Published on June 3rd, 2014 | by Dr. Karl-Friedrich Lenz25
Renewable Energy Growth Greater Than Nuclear Decline in Germany
June 3rd, 2014 by Dr. Karl-Friedrich Lenz
Originally published on Lenz Blog.
Energiewende Germany wrote this on Twitter:
Renewables have grown more than nuclear been shut down. Coal? In decline again.
Rod Adams, who tries to delay deployment of renewable energy since he rightly perceives it as dangerous competition to his preferred nuclear option, challenged that:
@EnergiewendeGER Do you have credible sources for that assertion?
This is a good occasion to have a new look at the figures. The renewable side of the statistics is best documented in this PDF published by Bernard Chabot at RenewablesInternational a couple of days ago, based on data released by the German Ministry of Economy in this report (in German language).
But first we need to get data for the nuclear decline, so as to find a suitable time frame for measuring the renewable growth.
The mid-term decline of nuclear in Germany is easily documented by looking at the figures released by Arbeitsgemeinschaft Energiebilanzen.
Nuclear peaked in 2001 at 171.3 TWh. It has been relatively stable for the five years until 2006, where it scored 167,4 TWh. From there on it’s a rapid decline. 148,8 TWh in 2008. 140,6 TWh in 2010. 108,0 TWh in 2011. 99,5 TWh in 2012. And 97,3 TWh in 2013.
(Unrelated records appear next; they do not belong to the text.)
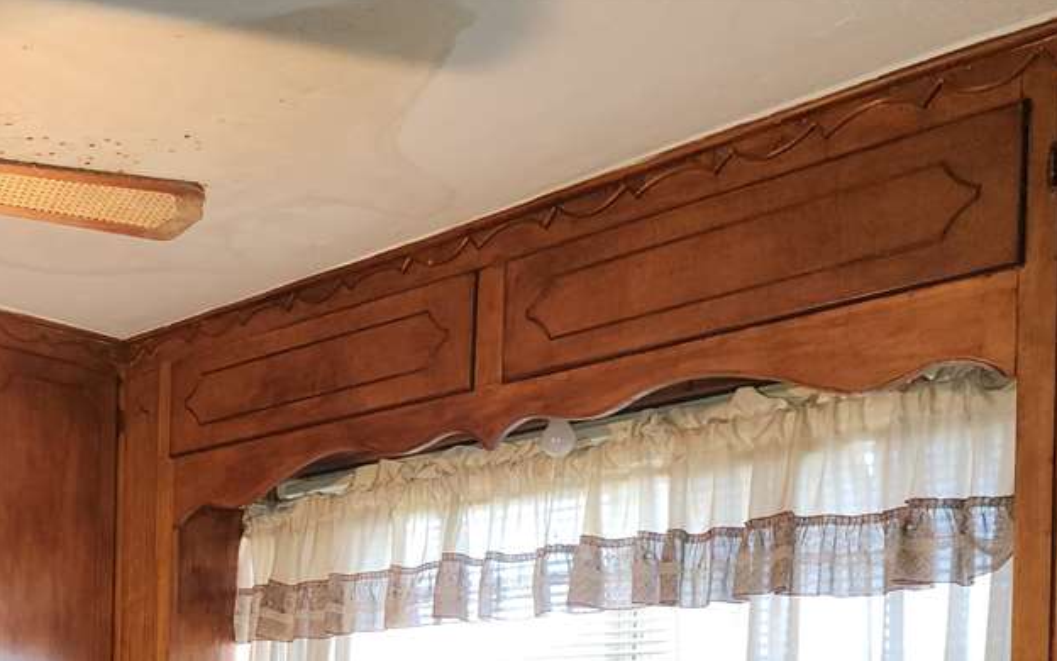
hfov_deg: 36.9
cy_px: 803
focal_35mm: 50
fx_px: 1440
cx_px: 49
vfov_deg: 23.5
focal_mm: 6.4
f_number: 1.8
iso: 125
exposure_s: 1/24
That’s a decline of 74 TWh in the 12 years since 2001, and a decline of 42.9 TWh since 2010 (the last year before the Fukushima accident).
So has renewable grown more than that in those years?
Renewable scored around 36 TWh in 2001 and 152.6 TWh in 2013. That’s an increase of 116.6 TWh, which beats the nuclear decline since 2001 by a large margin.
The figure for renewable energy in 2010 was 104.8 TWh, which means an increase of 47.8 TWh, again beating the nuclear decline since 2010, though the margin is smaller in this case.
So, to answer Rod Adams’ question, there are reliable sources for the assertion that nuclear decline has not been able to keep up with renewable growth in Germany.
I am not sure if the opposite result would be worth much as a pro-nuclear argument, since it would mean that nuclear is declining even faster than it already is. That’s not a competition you really want to win if you are pro nuclear energy.
While I’m at it, there are some other interesting points found in the report by Bernard Chabot.
For one, Germany is well on track to reach the target of 35% renewable energy electricity generation in 2020. The figure for 2013 was already at 25.4%.
Solar capacity was at 35.9 GW at the end of last year, beating wind with 34.7 GW. That solar capacity figure is way ahead of the national renewable energy action plan Germany filed with the EU in 2010 (Table 10 at page 116), where the government expected only 27.3 GW in 2013. The number for wind is only slightly higher than expectations (33 GW).
Rod Adams kindly replied in a comment to this post and pointed out that his original question in the Twitter thread was how the growth of solar and wind between 2009 and 2014 compared to the decline of nuclear over that particular time frame, and about coal.
Since 2014 is still a work in progress, we will have to restrict the analysis to the development between 2009 and 2013. For this particular time frame we get a score of 134.9 TWh for nuclear in 2009, which means a decline of 37.6 TWh until 2013.
Table 4 of the original government report cited above shows solar growing from 6.6 TWh in 2009 to 30 TWh last year (increasing by a factor of almost five in four years). Wind was at 38.6 TWh in 2009 and 53.4 TWh in 2013.
So we get a 23.4 TWh growth from solar and another 14.8 from wind in those four years, for a grand total of (drum roll)…
38.2 TWh of growth for wind and solar from 2009 to 2013. So the nuclear decline lost again, failing to beat the growth of renewable even when ruling out biomass for some reason (another 17.1 TWh growth in those four years).
While it is true that the decline in low carbon electricity from nuclear has been more than cancelled out by the growth of solar and wind alone, it is obviously also true that without the decline of nuclear all that new renewable energy would have replaced fossil fuel instead.
If that is Adams’ point (see his comment below this post), it is clearly true, and there is no need to check all these numbers.
I can leave the answer to the question about latest coal developments to Craig Morris, who kindly commented below on this post and linked to the latest figures he published on his excellent blog about this point.